A contestação alcançou o Ministério Público Federal (MPF). A partir de representações de examinandos, a Procuradoria da República em Juiz de Fora abriu uma apuração de caráter coletivo sobre a correção da prova e oficiou a FGV, que tem 30 dias para se manifestar. No documento, o procurador ponderou que, conforme entendimento do Supremo Tribunal Federal (STF), não cabe ao Judiciário substituir a banca para rever critérios de correção, salvo ilegalidade, e que a aprovação de cada candidato é questão individual. Segundo os próprios examinandos, a maioria das manifestações enviadas ao órgão foi arquivada.
A divergência dos juristas
Entre os especialistas, a leitura do caso está longe do consenso, e é essa divergência que os candidatos apontam como prova da ambiguidade do enunciado.

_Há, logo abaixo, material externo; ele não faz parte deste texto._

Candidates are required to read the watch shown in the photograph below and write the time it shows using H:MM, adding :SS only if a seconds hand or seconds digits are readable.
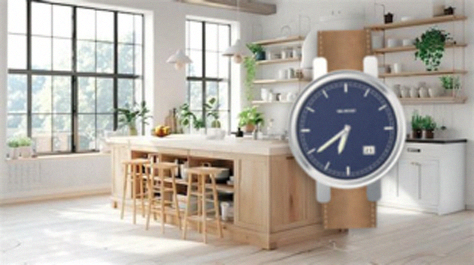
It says 6:39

Para Luiz Dellore, doutor em direito processual civil pela Universidade de São Paulo (USP) e professor na Universidade Presbiteriana Mackenzie, o enunciado foi mal formulado e comporta mais de uma peça: os embargos de terceiro, o agravo de instrumento e os embargos à execução, estes últimos inclusive pela via da fungibilidade. Ele observa que a divergência não se restringiu aos examinandos, mas apareceu também entre advogados e professores da área. "Se advogados e professores experientes têm dúvida quanto à peça cabível, como é que você pode esperar que um candidato, em poucas horas, sem ter acesso aos autos, tenha uma peça como correta?", questiona.

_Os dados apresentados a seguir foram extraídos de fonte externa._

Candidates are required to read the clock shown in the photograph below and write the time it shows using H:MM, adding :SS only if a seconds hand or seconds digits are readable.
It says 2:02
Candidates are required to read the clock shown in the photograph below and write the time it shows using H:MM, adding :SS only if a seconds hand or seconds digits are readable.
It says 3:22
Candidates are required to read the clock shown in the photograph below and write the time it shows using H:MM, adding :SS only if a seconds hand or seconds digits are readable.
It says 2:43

José Miguel Garcia Medina, doutor em direito processual civil pela Pontifícia Universidade Católica de São Paulo (PUC-SP), com pós-doutorados na Universidade de Sevilha e na Columbia Law School, e um dos autores do anteprojeto do Código de Processo Civil de 2015, considera os embargos de terceiro a resposta mais segura, mas pondera que "melhor peça não se confunde com peça única". A seu ver, o agravo de instrumento é induvidosamente cabível, com apoio no Tema Repetitivo 236 do Superior Tribunal de Justiça (STJ), que reconhece ao terceiro atingido pela penhora a alternativa entre opor embargos de terceiro ou recorrer da decisão. O gabarito, portanto, estaria incompleto. "Quando o enunciado admite duas leituras coerentes, a dúvida deve favorecer o examinando, e não a banca", afirma.

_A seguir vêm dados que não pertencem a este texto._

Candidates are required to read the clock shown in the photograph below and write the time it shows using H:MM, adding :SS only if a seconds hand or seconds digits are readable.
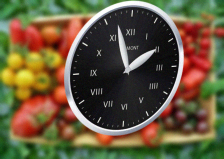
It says 1:57
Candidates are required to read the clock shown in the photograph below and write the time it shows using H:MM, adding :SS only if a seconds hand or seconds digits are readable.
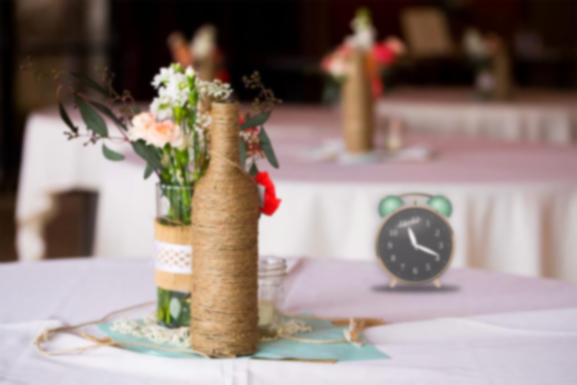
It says 11:19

Rodrigo Becker, doutor em processo civil pela Universidade do Estado do Rio de Janeiro (UERJ) e professor do Instituto Brasiliense de Direito Público (IDP), adota posição mais restritiva. Concorda com a banca quanto à peça principal e rejeita os embargos à execução, por entender que Sílvia não é parte nem devedora no processo. Nessa leitura, que sustenta o padrão de respostas da FGV, a sócia continua sendo uma terceira atingida pela penhora, e a peça própria de quem é terceiro prejudicado são justamente os embargos de terceiro. Mesmo assim, Becker defende que a banca aceite também o agravo de instrumento, com base no mesmo precedente do STJ.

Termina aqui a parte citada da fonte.